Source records
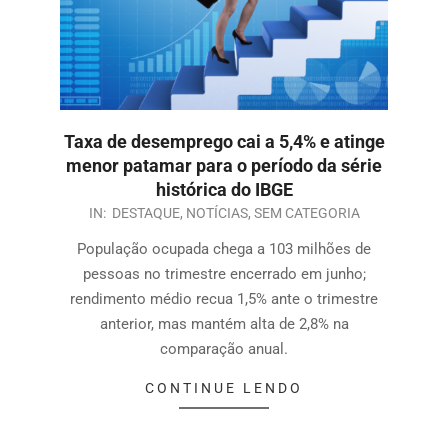
Taxa de desemprego cai a 5,4% e atinge
menor patamar para o período da série
histórica do IBGE
IN:
DESTAQUE
,
NOTÍCIAS
,
SEM CATEGORIA
População ocupada chega a 103 milhões de
pessoas no trimestre encerrado em junho;
rendimento médio recua 1,5% ante o trimestre
anterior, mas mantém alta de 2,8% na
comparação anual.
CONTINUE LENDO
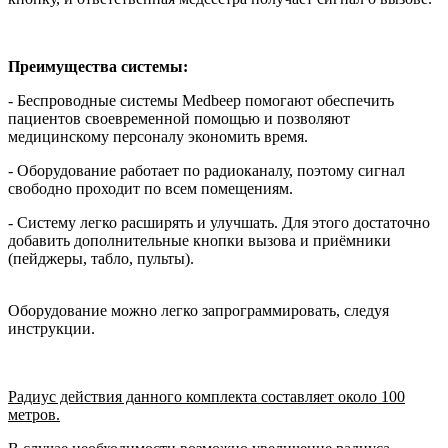
Преимущества системы:
- Беспроводные системы Medbeep помогают обеспечить
пациентов своевременной помощью и позволяют
медицинскому персоналу экономить время.
- Оборудование работает по радиоканалу, поэтому сигнал
свободно проходит по всем помещениям.
- Систему легко расширять и улучшать. Для этого достаточно
добавить дополнительные кнопки вызова и приёмники
(пейджеры, табло, пульты).
Оборудование можно легко запрограммировать, следуя
инструкции.
Радиус действия данного комплекта составляет около 100
метров.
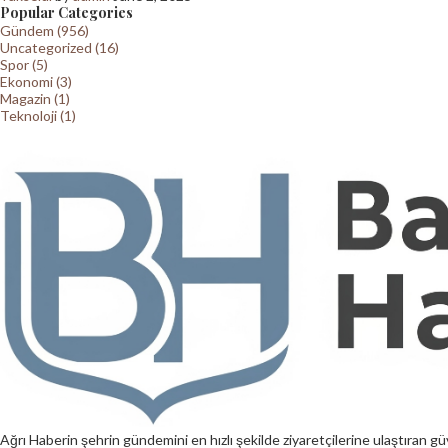
Popular Categories
Gündem (956)
Uncategorized (16)
Spor (5)
Ekonomi (3)
Magazin (1)
Teknoloji (1)
Ağrı Haberin şehrin gündemini en hızlı şekilde ziyaretçilerine ulaştıran güv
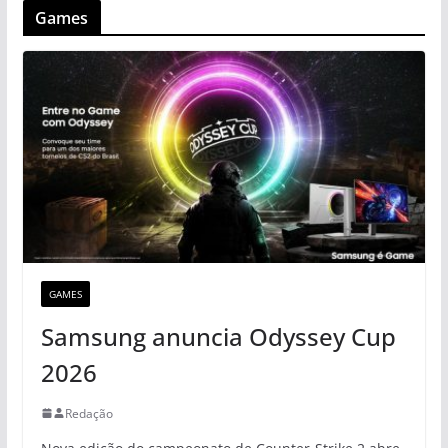
Games
GAMES
Samsung anuncia Odyssey Cup
2026
Redação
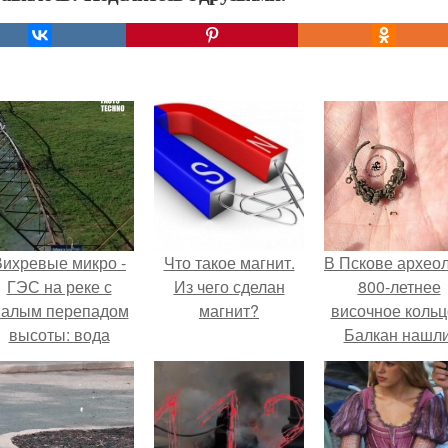
Вихревые микро -
Что такое магнит.
В Пскове архео
ГЭС на реке с
Из чего сделан
800-летнее
алым перепадом
магнит?
височное кольц
высоты: вода
Балкан нашли
закручивается в
етонной камере и
вращает
вертикальную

• TASK OBJECTIVE:
The data above should be restated exactly, with its images dropped.

• COMPLETED EXERCISE:
Taxa de desemprego cai a 5,4% e atinge
menor patamar para o período da série
histórica do IBGE
IN:
DESTAQUE
,
NOTÍCIAS
,
SEM CATEGORIA
População ocupada chega a 103 milhões de
pessoas no trimestre encerrado em junho;
rendimento médio recua 1,5% ante o trimestre
anterior, mas mantém alta de 2,8% na
comparação anual.
CONTINUE LENDO
Преимущества системы:
- Беспроводные системы Medbeep помогают обеспечить
пациентов своевременной помощью и позволяют
медицинскому персоналу экономить время.
- Оборудование работает по радиоканалу, поэтому сигнал
свободно проходит по всем помещениям.
- Систему легко расширять и улучшать. Для этого достаточно
добавить дополнительные кнопки вызова и приёмники
(пейджеры, табло, пульты).
Оборудование можно легко запрограммировать, следуя
инструкции.
Радиус действия данного комплекта составляет около 100
метров.
Popular Categories
Gündem (956)
Uncategorized (16)
Spor (5)
Ekonomi (3)
Magazin (1)
Teknoloji (1)
Ağrı Haberin şehrin gündemini en hızlı şekilde ziyaretçilerine ulaştıran güv
Games
GAMES
Samsung anuncia Odyssey Cup
2026
Redação
Вихревые микро -
Что такое магнит.
В Пскове архео
ГЭС на реке с
Из чего сделан
800-летнее
алым перепадом
магнит?
височное кольц
высоты: вода
Балкан нашли
закручивается в
етонной камере и
вращает
вертикальную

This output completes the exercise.